Bau's importance grew further during the reign of the Second Dynasty of Lagash (c. 2230-2110 BCE) due to her association with Ningirsu. Gudea elevated her to a rank equal with him, and referred to her as the "queen who decides the destiny in Girsu". This reform made her the highest ranking goddess of the local pantheon of Lagash, which was previously the position of Nanshe. During the subsequent reign of the Third Dynasty of Ur, Bau was the second most notable goddess worshiped chiefly in association with her respective husband after Ninlil. The highest cultic official of Bau in the province of Lagash, and as a result one of the most powerful political figures in it was an ereš-dingir priestess. One of the holders of this office was a certain Geme-Lamma, who is known from inscription on a number of seals. While servants and scribes are depicted led by minor goddesses to meet with Bau on seals, she was depicted interacting with the goddess directly. In the same period Bau came to be worshiped in Nippur, though neither she not her husband Ningirsu were major members of the local pantheon. According to Walther Sallaberger, she received offerings in the Ešumša, the temple of Ninurta.

===Later attestations===
Kings from the dynasty of Isin, in particular Ishme-Dagan, showed interest in the cult of Bau, though she was not introduced to the pantheon of Isin itself, and in documents from it she only appears in theophoric names. Evidence for the worship of Bau from the Old Babylonian period is scarce. In Ur she is only attested near its end, always in association with Nergal. While the original Lagashite cult of Bau declined alongside the city (a situation analogous to that of Ningirsu as an independent deity, as well as other southern deities such as Shara and Nanshe), she continued to be worshiped in Kish in northern Babylonia. Old Babylonian evidence for the presence of her worshipers in this city includes a record from the reign of Ammi-Ditana which mentions a woman serving as a courtyard purifier (kisalluḫḫatum) of this goddess, and a seal from Hammurabi's time whose owner referred to herself as a servant of Zababa and Bau. She remained a major goddess of that city as late as the Neo-Babylonian period. An inscription from the reign of Nebuchadnezzar II mentions the rebuilding of the local temple Edubba for both the city god, Zababa, and for Bau. A cella dedicated to her bore the name Egalgasu, which originally referred to her shrine in Girsu.

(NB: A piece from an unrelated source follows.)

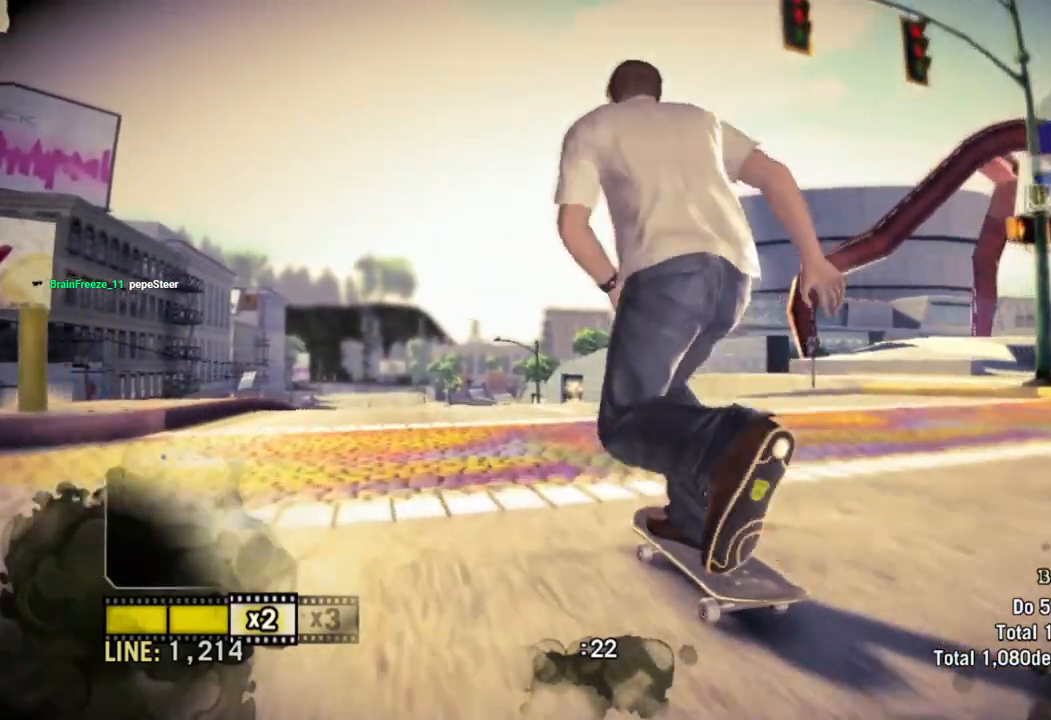
{"buttons": [], "left_stick": "center", "right_stick": "down", "events": [[83, "right_stick", "down"], [350, "SQUARE", "down"], [467, "SQUARE", "up"]]}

Elsewhere in the Middle Babylonian period and beyond, Bau retained a degree of popularity, and next to Ishtar and Gula she was the most commonly invoked goddess in theophoric names. One historically notable example is Bau-asītu, a daughter of Nebuchadnezzar II. In Babylon, "Bau of Kish" was celebrated during certain festivals in the temple of Gula. According to Andrew R. George, the temple Eulšarmešudu, "house of jubilation and perfect me", possibly located in Der and known from an unpublished hymn, might have been dedicated to Bau. Her cult is also attested in Assyria, and a temple dedicated jointly to her and Zababa existed in Assur.

While Bau was not yet worshiped in Uruk in the Neo-Babylonian period, she is mentioned in a text describing the procession of deities who took part in the akītu festival which was celebrated in this city in the Seleucid period. She also occurs in a single theophoric name from this location.